My main interest in the findings of this stamp are the downward displacement of the “1.00” and two black characters (“Dollar Chinese”) overprint done by the Nanking Printing Press in Canton AND mostly the #5 noted on the right of the stamp in the gutter area. This was indeed answered, I believe, by archiem who kindly updated my knowledge with the info pertaining to the plate numbers used.
Thanks always and feel free to update my info or correct since I'm always open to added knowledge.
- Certificate NW94a type b.jpg (406.95 KiB) Viewed 2566 times
I add some of my stamps for your information and how to differ both overprints which were used on this stamp. A lot of fakes existing, even in old collections. Mainly recognize by using the wrong ink, differently drawings or just like a strange crumbly pigment dispersion.
In the coming Philachina auction you can find by lot 554 a cover with this stamp where a fake sender / address was added. This cover holds the typical red chop "philatelic item".
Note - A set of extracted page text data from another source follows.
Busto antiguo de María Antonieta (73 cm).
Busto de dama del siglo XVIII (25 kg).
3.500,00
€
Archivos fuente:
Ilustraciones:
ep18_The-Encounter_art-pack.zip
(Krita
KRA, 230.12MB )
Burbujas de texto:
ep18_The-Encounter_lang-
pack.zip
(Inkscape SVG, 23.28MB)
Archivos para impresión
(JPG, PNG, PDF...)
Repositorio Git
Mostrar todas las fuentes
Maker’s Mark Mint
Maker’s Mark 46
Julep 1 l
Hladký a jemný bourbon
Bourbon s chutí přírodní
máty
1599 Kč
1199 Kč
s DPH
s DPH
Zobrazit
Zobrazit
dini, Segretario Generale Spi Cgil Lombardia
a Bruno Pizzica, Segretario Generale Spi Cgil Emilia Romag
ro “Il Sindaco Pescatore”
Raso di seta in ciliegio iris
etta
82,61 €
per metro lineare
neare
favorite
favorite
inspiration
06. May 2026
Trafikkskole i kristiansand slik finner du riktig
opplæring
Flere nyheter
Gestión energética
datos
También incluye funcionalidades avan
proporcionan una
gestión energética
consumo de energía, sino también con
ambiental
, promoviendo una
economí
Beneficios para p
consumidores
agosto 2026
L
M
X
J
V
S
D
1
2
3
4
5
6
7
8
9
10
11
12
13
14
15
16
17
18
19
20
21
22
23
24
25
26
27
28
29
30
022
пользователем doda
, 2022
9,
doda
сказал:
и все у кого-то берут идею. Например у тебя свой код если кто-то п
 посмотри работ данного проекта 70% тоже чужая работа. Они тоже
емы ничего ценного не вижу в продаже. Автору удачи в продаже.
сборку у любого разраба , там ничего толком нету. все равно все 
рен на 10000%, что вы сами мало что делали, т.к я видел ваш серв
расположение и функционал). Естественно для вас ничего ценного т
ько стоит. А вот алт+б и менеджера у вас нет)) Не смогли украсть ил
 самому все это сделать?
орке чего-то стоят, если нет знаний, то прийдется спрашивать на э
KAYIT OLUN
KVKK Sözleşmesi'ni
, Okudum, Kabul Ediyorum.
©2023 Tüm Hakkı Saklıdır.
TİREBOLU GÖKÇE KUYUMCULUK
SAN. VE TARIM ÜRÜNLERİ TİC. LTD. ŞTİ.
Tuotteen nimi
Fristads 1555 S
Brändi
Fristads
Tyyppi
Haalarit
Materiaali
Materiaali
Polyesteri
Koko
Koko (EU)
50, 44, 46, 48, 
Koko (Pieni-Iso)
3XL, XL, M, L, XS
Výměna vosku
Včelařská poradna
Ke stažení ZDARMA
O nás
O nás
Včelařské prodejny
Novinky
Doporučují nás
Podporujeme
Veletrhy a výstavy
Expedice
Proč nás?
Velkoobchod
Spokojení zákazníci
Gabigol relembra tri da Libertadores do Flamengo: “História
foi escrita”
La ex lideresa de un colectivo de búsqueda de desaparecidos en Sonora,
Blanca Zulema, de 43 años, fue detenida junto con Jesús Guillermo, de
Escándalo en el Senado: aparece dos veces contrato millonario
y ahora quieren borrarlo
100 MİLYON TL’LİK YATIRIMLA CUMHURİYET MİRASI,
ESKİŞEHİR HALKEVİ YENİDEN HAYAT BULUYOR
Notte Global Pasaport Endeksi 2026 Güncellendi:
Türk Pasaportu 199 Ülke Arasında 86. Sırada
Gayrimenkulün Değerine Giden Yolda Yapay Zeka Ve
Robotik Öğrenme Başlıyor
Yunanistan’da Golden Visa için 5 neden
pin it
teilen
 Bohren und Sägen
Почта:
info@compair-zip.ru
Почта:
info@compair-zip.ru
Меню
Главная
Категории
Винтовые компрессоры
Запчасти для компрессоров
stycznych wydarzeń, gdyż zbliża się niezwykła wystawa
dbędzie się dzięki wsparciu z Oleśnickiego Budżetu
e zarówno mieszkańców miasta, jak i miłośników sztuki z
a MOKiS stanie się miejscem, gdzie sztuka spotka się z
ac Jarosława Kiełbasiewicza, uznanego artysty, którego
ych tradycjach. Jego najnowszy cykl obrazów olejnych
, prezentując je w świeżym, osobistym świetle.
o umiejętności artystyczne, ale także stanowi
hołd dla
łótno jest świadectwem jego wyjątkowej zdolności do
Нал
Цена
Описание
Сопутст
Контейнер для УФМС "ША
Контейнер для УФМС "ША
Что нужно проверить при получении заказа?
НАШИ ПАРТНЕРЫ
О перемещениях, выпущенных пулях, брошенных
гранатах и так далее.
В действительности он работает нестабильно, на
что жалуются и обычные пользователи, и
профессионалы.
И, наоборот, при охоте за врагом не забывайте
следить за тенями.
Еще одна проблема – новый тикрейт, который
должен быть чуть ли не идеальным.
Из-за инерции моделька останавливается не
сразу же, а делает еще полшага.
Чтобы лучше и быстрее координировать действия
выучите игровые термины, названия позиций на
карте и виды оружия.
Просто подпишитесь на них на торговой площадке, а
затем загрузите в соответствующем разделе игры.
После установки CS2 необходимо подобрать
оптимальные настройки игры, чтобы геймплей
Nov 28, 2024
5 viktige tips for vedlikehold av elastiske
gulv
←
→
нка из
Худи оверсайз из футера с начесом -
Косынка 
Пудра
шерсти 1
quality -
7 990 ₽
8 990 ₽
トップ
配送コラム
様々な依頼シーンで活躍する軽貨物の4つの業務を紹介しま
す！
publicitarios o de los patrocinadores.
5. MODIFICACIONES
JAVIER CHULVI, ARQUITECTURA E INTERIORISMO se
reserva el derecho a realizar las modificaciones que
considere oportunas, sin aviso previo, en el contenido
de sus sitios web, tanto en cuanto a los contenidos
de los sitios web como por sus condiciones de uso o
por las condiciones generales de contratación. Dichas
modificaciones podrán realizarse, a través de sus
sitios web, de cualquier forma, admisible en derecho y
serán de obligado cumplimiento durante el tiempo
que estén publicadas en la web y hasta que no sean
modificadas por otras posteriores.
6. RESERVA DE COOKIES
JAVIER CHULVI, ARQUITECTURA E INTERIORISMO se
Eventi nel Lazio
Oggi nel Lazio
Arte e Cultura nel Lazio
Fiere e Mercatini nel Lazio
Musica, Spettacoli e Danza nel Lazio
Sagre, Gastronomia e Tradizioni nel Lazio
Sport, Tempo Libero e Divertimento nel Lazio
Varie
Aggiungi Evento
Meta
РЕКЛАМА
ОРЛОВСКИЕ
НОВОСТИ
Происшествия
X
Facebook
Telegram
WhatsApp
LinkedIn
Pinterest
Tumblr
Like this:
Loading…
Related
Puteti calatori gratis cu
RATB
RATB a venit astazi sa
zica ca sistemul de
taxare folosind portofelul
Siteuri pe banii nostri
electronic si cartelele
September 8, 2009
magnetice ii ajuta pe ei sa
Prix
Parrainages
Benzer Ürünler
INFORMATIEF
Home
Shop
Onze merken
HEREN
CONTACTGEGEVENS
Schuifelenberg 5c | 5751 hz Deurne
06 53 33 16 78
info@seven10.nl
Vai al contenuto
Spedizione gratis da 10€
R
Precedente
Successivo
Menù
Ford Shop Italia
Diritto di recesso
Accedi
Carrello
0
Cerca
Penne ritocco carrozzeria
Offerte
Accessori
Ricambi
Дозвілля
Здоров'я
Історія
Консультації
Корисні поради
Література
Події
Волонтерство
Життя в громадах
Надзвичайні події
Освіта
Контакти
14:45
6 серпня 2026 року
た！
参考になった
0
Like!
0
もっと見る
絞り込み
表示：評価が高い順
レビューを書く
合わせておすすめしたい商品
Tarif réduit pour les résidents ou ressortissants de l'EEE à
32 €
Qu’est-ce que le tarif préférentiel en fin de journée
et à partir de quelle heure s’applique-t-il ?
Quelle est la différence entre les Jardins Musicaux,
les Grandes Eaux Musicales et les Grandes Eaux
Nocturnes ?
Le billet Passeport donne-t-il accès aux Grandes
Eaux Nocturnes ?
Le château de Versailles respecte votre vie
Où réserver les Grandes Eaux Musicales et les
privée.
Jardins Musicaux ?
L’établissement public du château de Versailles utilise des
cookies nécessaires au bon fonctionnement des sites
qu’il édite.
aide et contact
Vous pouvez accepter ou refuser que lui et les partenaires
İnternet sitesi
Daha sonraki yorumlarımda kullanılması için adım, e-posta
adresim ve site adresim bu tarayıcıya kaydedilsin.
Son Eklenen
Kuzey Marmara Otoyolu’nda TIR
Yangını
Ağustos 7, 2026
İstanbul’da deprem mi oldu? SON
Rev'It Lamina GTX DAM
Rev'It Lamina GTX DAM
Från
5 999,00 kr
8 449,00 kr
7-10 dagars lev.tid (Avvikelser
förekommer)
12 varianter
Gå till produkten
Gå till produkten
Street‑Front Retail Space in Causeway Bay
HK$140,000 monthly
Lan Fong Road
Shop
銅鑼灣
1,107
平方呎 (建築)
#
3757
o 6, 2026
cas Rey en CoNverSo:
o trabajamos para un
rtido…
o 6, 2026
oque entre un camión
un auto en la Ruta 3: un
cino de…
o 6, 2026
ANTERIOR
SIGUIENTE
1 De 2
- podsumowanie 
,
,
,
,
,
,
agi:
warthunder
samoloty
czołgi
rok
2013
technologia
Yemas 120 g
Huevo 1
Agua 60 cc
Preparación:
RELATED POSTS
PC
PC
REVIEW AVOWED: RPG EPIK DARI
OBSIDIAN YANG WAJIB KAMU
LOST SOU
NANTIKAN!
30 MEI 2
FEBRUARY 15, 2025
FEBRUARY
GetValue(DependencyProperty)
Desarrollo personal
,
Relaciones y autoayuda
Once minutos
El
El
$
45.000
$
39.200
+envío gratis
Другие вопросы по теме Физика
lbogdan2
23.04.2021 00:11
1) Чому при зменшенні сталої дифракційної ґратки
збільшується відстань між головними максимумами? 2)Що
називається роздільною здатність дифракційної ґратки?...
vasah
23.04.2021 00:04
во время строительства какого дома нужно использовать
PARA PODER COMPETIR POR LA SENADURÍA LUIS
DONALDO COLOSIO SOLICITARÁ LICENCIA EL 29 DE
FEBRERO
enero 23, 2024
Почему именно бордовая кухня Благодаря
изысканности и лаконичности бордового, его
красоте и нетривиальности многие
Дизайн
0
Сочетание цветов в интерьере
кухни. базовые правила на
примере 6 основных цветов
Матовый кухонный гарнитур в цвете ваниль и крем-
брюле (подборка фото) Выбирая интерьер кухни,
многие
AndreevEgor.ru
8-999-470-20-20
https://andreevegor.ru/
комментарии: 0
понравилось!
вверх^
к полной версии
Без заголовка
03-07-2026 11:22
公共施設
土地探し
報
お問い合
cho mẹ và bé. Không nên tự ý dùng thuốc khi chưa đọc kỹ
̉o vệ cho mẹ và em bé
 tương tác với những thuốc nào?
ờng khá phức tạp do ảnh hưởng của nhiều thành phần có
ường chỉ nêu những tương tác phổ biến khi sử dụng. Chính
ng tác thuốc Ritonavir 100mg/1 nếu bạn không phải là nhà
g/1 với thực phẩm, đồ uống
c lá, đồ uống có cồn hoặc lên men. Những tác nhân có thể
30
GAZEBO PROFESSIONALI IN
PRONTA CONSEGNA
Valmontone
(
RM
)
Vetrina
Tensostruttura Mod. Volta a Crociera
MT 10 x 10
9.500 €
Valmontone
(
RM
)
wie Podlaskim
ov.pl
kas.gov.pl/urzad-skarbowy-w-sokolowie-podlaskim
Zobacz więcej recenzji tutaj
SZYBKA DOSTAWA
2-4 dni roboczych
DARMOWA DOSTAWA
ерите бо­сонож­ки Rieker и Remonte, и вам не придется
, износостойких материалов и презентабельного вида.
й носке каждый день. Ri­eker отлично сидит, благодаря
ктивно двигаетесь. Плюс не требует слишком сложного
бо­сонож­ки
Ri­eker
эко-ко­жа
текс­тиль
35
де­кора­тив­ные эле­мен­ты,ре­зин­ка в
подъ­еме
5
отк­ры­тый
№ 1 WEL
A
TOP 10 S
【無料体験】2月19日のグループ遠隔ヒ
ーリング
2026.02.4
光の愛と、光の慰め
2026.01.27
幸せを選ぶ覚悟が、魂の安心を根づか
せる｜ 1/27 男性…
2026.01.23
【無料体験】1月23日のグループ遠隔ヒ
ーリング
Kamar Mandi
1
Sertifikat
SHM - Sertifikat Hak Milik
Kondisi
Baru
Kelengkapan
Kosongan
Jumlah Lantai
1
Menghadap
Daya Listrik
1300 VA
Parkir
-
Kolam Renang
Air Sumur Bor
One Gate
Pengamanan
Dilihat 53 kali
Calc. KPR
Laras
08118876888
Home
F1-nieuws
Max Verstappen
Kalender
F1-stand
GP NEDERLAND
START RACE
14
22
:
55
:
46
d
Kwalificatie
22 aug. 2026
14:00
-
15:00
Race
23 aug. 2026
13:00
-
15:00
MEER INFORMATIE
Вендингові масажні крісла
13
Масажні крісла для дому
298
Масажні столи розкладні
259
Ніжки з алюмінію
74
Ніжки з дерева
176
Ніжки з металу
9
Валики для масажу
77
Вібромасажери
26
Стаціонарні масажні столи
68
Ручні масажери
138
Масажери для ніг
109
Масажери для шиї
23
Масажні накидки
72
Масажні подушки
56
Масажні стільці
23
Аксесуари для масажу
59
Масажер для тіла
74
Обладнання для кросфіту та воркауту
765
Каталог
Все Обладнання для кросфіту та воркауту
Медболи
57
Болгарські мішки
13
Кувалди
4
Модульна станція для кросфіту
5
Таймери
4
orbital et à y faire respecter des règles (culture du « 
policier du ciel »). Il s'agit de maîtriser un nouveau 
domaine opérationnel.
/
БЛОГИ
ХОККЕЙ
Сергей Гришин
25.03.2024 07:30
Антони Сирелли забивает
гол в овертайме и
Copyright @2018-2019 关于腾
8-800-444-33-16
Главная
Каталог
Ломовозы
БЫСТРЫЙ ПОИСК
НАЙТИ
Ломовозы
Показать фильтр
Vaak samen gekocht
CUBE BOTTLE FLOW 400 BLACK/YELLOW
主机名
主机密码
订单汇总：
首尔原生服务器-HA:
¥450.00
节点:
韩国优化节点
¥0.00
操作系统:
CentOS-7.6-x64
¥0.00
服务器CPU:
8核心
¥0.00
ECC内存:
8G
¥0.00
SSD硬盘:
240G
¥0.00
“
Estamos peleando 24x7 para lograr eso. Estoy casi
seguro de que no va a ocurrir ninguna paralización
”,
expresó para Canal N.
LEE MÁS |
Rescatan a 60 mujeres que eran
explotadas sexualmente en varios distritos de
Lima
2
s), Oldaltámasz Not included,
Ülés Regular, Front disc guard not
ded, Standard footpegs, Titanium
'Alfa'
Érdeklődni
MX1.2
Overprint types: CTO use: Philachina lot:
By the way, do you have any info on the "large Yi' that appears in the scan I sent?
Just realized that scan didn't go thru
Attached is scan showing in middle row, from left to right, the third stamp with larger Yi
- China large Yi.jpg (98.28 KiB) Viewed 2430 times
it's an interesting variety, it happens only happens once in a sheet of 60? I never noticed (or let me say, I never really keep and focus on this stamp).
But is also not an uncommon variety for the Chinese philately, this happened a lot for the overprinted stamps of Luda where als types were used. Sometimes one or two broke and they use a replacement in a smaller order larger size, sometimes even with a different font face.